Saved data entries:
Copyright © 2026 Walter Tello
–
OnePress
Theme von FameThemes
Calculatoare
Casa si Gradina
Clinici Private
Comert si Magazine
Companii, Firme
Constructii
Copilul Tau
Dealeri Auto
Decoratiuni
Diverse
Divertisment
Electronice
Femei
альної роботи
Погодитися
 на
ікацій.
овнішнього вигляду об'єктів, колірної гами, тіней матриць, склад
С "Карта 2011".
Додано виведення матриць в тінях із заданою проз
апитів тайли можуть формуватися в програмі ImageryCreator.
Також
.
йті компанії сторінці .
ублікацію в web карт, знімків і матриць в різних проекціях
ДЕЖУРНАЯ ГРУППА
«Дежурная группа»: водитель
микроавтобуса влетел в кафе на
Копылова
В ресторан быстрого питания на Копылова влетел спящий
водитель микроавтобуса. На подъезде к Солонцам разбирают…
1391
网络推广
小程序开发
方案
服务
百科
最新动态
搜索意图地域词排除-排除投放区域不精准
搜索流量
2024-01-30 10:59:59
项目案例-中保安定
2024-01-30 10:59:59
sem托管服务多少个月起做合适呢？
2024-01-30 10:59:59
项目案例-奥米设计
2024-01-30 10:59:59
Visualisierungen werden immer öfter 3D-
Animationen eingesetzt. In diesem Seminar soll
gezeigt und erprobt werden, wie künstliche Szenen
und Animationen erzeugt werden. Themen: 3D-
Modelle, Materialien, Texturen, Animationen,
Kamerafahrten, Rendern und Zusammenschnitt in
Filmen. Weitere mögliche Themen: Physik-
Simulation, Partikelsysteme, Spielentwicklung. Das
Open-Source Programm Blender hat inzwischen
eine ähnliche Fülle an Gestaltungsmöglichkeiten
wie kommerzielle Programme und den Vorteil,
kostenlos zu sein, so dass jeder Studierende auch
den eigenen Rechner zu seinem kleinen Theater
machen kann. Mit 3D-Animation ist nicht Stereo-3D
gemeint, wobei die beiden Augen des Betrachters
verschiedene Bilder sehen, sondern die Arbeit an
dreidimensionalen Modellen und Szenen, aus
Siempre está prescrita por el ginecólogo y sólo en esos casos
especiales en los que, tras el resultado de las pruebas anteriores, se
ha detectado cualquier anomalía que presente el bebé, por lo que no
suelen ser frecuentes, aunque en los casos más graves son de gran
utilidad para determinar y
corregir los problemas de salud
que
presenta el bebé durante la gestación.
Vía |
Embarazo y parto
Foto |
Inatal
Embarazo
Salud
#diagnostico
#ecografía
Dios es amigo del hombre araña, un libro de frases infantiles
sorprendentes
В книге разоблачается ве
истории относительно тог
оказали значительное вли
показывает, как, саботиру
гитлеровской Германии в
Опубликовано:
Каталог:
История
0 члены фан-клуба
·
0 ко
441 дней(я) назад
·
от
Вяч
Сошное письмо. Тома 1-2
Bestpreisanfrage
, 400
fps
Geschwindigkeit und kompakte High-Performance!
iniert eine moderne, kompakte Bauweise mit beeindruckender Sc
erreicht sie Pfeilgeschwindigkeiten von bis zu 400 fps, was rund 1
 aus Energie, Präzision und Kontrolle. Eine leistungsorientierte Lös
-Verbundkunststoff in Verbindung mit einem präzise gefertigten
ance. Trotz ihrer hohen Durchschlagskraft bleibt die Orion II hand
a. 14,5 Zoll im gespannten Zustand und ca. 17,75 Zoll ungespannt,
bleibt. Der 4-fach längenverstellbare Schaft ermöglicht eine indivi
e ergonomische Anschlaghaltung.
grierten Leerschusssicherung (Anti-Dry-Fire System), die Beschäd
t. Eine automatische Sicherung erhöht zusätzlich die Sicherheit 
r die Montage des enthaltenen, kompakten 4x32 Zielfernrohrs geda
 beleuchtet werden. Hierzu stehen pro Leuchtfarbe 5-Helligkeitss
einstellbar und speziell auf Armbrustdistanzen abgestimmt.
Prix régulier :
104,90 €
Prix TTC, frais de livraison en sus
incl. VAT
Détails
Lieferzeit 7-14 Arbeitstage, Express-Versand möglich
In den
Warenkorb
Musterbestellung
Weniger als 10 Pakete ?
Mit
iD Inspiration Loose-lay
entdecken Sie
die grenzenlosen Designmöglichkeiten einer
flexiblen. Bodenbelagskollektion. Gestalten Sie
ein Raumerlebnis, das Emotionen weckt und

* [What you will do]: Return, word for word, the lines of the data above from the line with "Додано виведення матриць" through the line with "В ресторан быстрого", inclusive.

* [Response]:
Додано виведення матриць в тінях із заданою проз
апитів тайли можуть формуватися в програмі ImageryCreator.
Також
.
йті компанії сторінці .
ублікацію в web карт, знімків і матриць в різних проекціях
ДЕЖУРНАЯ ГРУППА
«Дежурная группа»: водитель
микроавтобуса влетел в кафе на
Копылова
В ресторан быстрого питания на Копылова влетел спящий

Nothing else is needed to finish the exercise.